We have our project hosted in OpenShift (OKD to be precise. We host it ourselves). The setup is as follows:
Routing server (Spring Boot 1.5.8 with Zuul): This one takes all the incoming traffic and routes it to the correct services
Multiple services (all with Spring Boot): Here is all the business logic
We use SOAP for calling other services in this project.
Currently, when we call the application, the call goes to the routing server, which then routes it to the main business service.
After a short inactivity of about one hour, our main business service is not reachable via the external call. The edge server however is available and callable 100% of the time. We do get a 504 Gateway Timeout
exception from the system when we call it. We already figured out that this is the timeout of the route in openshift (haproxy.router.openshift.io/timeout
in the route).
The core problem is, that OpenShift seems to hibernate the main business service after an inactivity of about one hour.
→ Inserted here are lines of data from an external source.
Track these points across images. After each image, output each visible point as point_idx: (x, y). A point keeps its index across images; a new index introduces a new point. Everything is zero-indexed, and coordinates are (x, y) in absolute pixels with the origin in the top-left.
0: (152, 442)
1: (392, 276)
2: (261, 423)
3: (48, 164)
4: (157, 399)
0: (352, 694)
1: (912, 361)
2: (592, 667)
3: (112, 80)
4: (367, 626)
After a delay of 15 minutes however the calls seem to find their destination and the data gets processed correctly.
How can we turn this behaviour off?
Edit 1:
- We have the same application in normal "old fashioned" VMs in production. We don't have any problems there.
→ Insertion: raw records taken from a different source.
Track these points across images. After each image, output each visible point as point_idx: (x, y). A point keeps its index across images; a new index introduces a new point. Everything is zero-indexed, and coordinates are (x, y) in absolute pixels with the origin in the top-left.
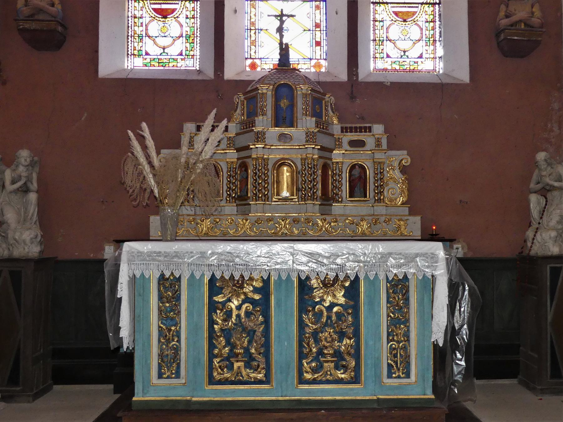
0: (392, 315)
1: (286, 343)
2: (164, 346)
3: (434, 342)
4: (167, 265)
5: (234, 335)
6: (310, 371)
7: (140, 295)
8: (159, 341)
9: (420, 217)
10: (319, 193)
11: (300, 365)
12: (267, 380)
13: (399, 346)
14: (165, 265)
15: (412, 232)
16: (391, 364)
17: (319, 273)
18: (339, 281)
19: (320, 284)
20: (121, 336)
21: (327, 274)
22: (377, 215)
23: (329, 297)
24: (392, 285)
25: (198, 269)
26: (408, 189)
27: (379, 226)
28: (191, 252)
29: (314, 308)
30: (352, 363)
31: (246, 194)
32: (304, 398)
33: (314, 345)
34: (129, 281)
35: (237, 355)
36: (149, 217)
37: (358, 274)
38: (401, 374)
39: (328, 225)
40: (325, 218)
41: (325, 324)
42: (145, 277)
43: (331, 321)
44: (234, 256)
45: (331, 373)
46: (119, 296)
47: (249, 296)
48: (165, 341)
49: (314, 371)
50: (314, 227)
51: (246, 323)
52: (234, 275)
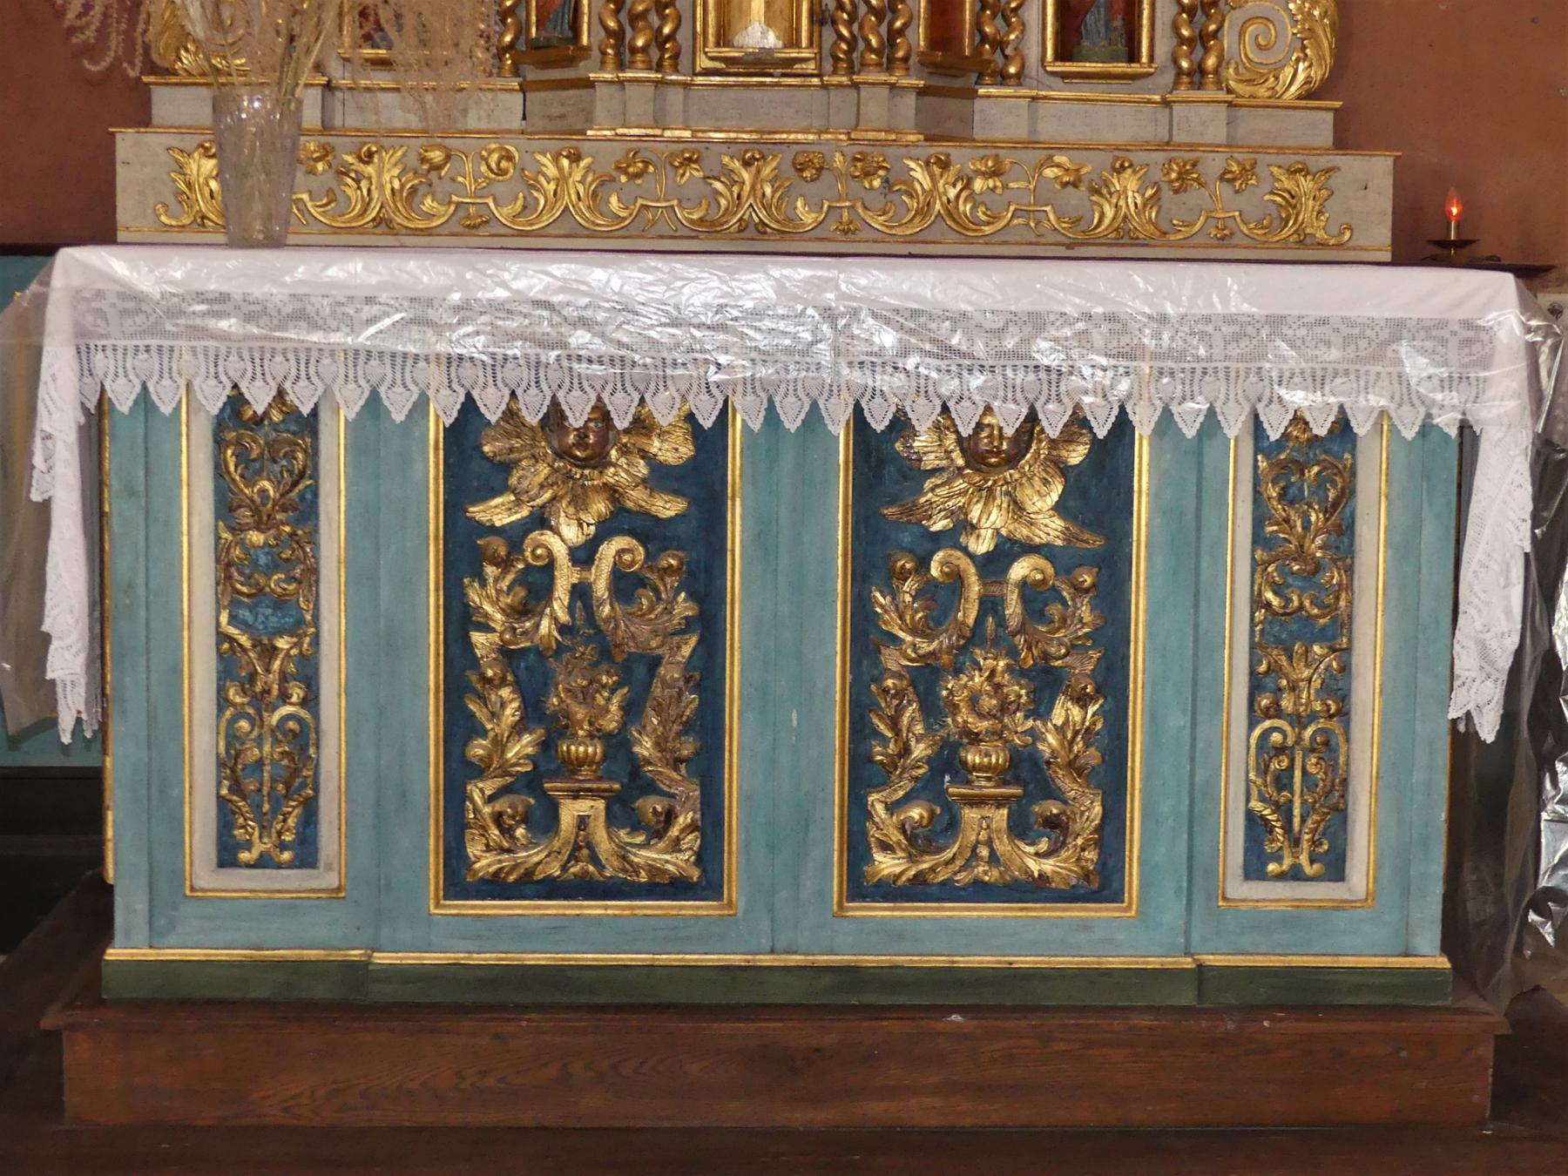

- We noticed that the services can be "kept alive" when we call them regulary. We built a small service which calls theme regulary (every 15 min). This way it seems to work. But this is not a production ready workaround IMO.
Edit 2:
Our pod config (some names are anonymized):
https://gist.github.com/moritzluedtke/6867499b0acbb2d7b5a9a70e49b0d45c
We do not use autoscaler.
Edit 3:
Our deployment configs (some names are anonymized):
https://gist.github.com/moritzluedtke/dc7c1078fe9cc7e4aeb737094849fc1b
OpenShift Master: v3.11.0+1c3e643-87
Kubernetes Master: v1.11.0+d4cacc0
OpenShift Web Console: v3.11.0+ea42280
Edit 4:
It seems that this is not a problem with OpenShift but rather our tech stack. I will update this question, as soon as we have a solution.